> [TO BE DONE]
#1 Answer the following questions from the forum thread on new 750ml bottles:
(a) What two reasons does pokolbinguy give for considering bottling wine in 750ml beer bottles?
(b) From which company did thedragon get new 640ml bottles?
(c) About how much did those bottles cost each?
#2 State whether each statement below agrees with the forum thread on new 750ml bottles, answering yes or no and quoting the words that decide it:
(a) thedragon has bought new 750ml bottles.
(b) The Plasdene website shows prices for its bottles.
(c) The 640ml bottles thedragon bought were heavier than cub bottles.
#3 Reproduce the forum thread on new 750ml bottles from "I am wondering" up to and including "screw cap applicator.", substituting "corking machine" for "screw cap applicator".

> [GIVEN TEXT]
# New 750ml bottles...yes new?



## pokolbinguy (29/4/13)

Hi All,

I am wondering if anyone has ever purchased NEW 750ml beer bottles, crow seal. If so where, and how much.

The reason I ask is I am contemplating bottling some wine in these opposed to in wine bottles for two reasons...a point of difference and also ease of being able to do it at home/work without the need of a screw cap applicator.

Any tips? suggestions? Comments?

Cheers, Pok


----------



## thedragon (29/4/13)

I've not brought new 750ml bottles, but I did get new 640ml from plasdene glass

http://www.plasdene.com.au/category/index/cat1/Beverage/cat2/Beer/cat3/Glass/total/16/page/2

From memory they were about $1 each. Decent quality. Heavier than cub bottles. Had no issues. There's no prices on the website but you can email them for a quote. 

They also sell wine bottles with different cap types, however I've not brought any.

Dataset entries
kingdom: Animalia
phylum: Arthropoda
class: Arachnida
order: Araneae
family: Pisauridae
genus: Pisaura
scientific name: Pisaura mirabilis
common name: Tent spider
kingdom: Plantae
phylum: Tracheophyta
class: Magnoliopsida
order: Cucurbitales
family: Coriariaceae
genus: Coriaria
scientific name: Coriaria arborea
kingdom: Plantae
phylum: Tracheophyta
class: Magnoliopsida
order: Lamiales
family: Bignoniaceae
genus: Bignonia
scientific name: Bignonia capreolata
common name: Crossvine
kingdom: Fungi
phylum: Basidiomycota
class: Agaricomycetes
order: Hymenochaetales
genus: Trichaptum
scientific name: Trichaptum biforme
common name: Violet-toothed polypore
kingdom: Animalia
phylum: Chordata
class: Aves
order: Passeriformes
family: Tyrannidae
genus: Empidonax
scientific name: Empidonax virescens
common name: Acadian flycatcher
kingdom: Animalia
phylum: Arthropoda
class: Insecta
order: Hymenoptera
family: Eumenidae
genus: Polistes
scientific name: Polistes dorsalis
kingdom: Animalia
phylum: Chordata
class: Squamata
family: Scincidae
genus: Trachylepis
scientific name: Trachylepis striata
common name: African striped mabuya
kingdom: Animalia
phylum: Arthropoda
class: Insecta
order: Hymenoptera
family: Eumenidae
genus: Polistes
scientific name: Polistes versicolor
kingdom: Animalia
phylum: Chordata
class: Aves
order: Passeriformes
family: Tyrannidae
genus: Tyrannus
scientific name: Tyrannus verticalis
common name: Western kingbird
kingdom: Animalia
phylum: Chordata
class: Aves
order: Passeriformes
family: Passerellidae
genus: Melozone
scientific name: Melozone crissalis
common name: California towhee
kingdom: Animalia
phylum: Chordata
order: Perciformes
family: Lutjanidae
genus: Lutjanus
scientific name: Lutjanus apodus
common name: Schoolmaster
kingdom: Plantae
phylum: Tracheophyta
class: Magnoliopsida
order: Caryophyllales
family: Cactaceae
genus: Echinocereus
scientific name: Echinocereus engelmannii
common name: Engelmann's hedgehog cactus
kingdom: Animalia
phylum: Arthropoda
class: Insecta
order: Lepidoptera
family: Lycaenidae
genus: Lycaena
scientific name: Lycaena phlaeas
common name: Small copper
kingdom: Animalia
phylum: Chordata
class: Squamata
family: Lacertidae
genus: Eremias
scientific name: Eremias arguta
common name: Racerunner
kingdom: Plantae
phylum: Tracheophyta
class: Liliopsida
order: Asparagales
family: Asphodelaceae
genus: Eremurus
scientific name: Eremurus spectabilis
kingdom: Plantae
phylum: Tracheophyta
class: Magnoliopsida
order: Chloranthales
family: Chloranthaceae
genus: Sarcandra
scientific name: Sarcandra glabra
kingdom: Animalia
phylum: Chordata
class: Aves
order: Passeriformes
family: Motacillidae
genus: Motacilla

> [TASK ANSWERS]
#1
(a) A point of difference, and the ease of doing it at home or work without needing a screw cap applicator.
(b) Plasdene Glass.
(c) About $1 each.

#2
(a) No: "I've not brought new 750ml bottles"
(b) No: "There's no prices on the website"
(c) Yes: "Heavier than cub bottles."

#3
I am wondering if anyone has ever purchased NEW 750ml beer bottles, crow seal. If so where, and how much.

The reason I ask is I am contemplating bottling some wine in these opposed to in wine bottles for two reasons...a point of difference and also ease of being able to do it at home/work without the need of a corking machine.